$10K grant goes hand in hand with mentorship program
Riverview, FL—RVR Horse Rescue announced today that it has received a $10,000 grant from the ASPCA’s Equine Fund. The grant will be used to complete capital improvements to fencing and stalls, and for further administrative training and development. “RVR has experienced great growth in the past few years,” said Shawn Jayroe, RVR founder and President. “These grant funds from the ASPCA will help RVR maintain our facility standards and grow our administrative capabilities. We will replace deteriorating sections of fencing, build more feeding stalls and obtain shelter oriented software for management of rescue data.”
“The ASPCA is pleased to award this grant to RVR Horse Rescue to help cover the costs associated with making capital improvements and we thank them for their commitment to animal welfare,” said Stacy Segal, director of Equine Initiatives for the ASPCA. “RVR is a vital resource to its community and the ASPCA is proud to invest in it’s future.

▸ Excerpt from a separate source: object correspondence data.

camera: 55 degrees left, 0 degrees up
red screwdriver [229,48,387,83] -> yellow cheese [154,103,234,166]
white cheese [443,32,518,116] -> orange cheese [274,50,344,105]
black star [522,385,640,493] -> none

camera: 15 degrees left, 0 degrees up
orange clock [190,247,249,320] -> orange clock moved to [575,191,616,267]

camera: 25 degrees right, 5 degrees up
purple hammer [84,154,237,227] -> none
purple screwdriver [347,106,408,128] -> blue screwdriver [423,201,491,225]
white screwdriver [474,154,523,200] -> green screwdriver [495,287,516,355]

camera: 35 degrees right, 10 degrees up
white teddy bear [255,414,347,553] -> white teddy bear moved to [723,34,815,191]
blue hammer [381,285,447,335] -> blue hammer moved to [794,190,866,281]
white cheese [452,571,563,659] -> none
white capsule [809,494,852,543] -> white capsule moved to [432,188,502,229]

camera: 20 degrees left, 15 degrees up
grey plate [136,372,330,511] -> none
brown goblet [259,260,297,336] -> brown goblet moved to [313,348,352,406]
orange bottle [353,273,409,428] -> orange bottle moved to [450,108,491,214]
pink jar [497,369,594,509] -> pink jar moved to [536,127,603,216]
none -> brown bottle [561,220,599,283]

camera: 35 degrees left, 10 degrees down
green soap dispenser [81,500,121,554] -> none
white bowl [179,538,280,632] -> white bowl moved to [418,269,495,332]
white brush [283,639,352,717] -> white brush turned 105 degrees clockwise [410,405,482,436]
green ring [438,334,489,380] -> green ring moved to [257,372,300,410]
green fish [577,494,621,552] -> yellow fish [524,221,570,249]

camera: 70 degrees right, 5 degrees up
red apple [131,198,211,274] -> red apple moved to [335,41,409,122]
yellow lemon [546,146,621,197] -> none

We’re excited to lend support to RVR as it grows through new programs, capital improvements, and professional development.”
The $10,000 grant comes as part of a mentorship program of the ASPCA. Rescues showing great promise are chosen to participate in a yearlong partnership with a representative from the Equine Fund. The objective of the mentorship program is to assist rescues in managing growth, reaching rescue goals, and expanding their impact on the animal community. The ASPCA will be working with RVR to obtain accreditation from the Global Federation of Animal Sanctuaries, an organization that “promotes and validates excellence in animal sanctuary management.”
About RVR Horse Rescue:
RVR was founded in 2004 by Shawn Jayroe. It received 501c3 status in 2011. RVR specializes in taking in the worst cases of abuse and neglect. Over 180 horses have come through RVR’s gates suffering from starvation and physical wounds of abuse. At RVR they are rehabilitated and re-homed with loving families. Horses whose age and health status make them less adoptable remain at RVR in the loving care of rescue volunteers. Horses that arrive at RVR too late to be saved or who are terminally ill are comforted by the volunteers during their remaining time. RVR is an entirely volunteer run organization.